# The one sports centre - Aberdeen set on fire :(



## danielonline10 (Feb 12, 2011)

http://www.eveningexpress.co.uk/Article.aspx/2120224 

http://www.eveningexpress.co.uk/Article.aspx/2124227

Such a shame.


----------



## V70 (Feb 12, 2011)

Unfortunately the same end to a lot of places like this. If the owners aren't prepared to spend money on properly securing them (i.e steel shuttering) or employing decent security to keep check on the place, it's not surprising someone eventually torches it for a kick.


----------



## krela (Feb 12, 2011)

The cynics amongst us (including me) would suggest that in many cases this is exactly the reason why landowners *don't* secure the buildings properly... it makes it much easier for them to get change of use and planning permission if pre-existing structures become unusable or unfit for purpose.


----------



## V70 (Feb 12, 2011)

Now you mention it, that makes perfect sense.
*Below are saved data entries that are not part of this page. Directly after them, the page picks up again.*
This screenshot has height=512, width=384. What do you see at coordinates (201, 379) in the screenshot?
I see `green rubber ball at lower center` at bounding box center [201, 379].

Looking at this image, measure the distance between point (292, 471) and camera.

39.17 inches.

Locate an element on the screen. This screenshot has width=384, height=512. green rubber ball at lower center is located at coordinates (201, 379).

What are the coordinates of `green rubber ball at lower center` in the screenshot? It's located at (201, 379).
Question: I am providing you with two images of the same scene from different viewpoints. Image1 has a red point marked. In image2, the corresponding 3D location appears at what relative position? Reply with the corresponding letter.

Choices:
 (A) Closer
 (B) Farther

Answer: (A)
I can think of many places where the owners would likely take that option.. 

I'm not sure how the law stands here, however I've been under the impression that all land and building owners have a "duty of care" to stop folk injuring themselves on property owned by them, even if they are there unlawfully?


----------



## Zotez (Feb 13, 2011)

Pretty sure thats why Denbigh got torched.


----------